(Human pose images with coordinates)

>>>>>

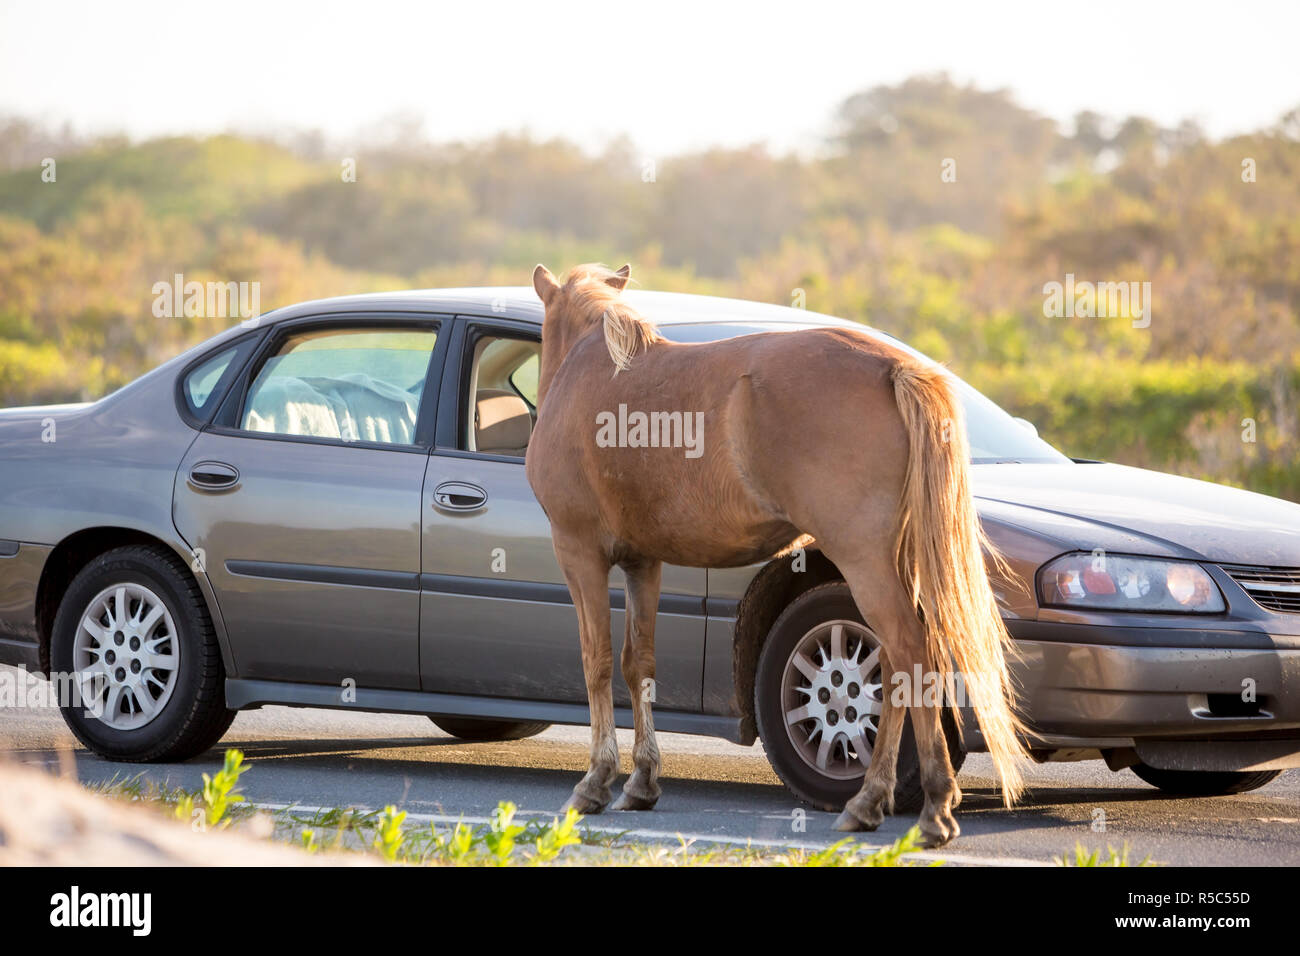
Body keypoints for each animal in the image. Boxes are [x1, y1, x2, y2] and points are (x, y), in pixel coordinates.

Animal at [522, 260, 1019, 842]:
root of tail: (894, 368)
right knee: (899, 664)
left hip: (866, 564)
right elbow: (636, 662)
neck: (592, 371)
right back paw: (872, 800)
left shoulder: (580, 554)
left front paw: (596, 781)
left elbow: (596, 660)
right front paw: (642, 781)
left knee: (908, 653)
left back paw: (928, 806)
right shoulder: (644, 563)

<<<<<
>>>>>

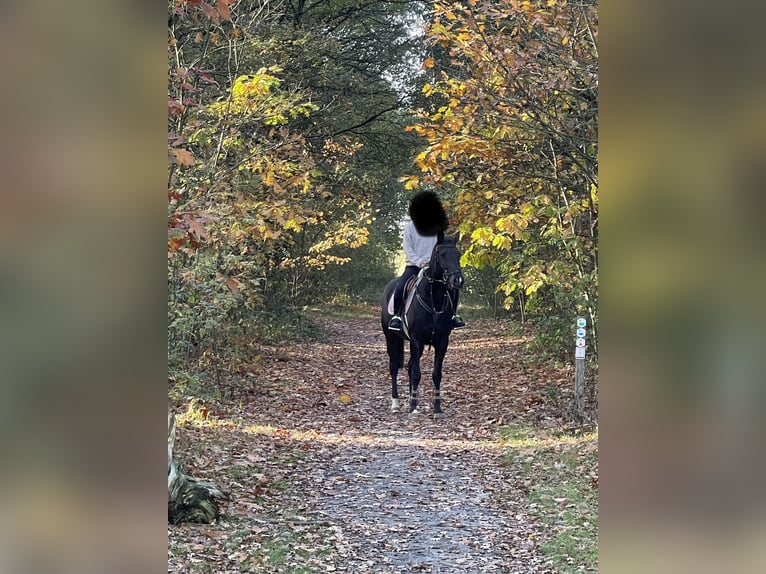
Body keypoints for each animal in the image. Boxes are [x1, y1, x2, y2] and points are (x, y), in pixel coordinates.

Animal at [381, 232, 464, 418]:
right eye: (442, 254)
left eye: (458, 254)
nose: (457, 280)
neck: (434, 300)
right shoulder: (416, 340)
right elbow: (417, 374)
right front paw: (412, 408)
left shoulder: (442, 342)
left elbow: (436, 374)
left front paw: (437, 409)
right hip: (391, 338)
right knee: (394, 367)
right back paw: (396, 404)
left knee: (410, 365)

<<<<<

TASK ITEM
Your answer should be the lines above, from the line containing "neck: (434, 300)" up to and including the line containing "left knee: (410, 365)", reproduced exactly and with nothing else.

YOUR RESPONSE
neck: (434, 300)
right shoulder: (416, 340)
right elbow: (417, 374)
right front paw: (412, 408)
left shoulder: (442, 342)
left elbow: (436, 374)
left front paw: (437, 409)
right hip: (391, 338)
right knee: (394, 367)
right back paw: (396, 404)
left knee: (410, 365)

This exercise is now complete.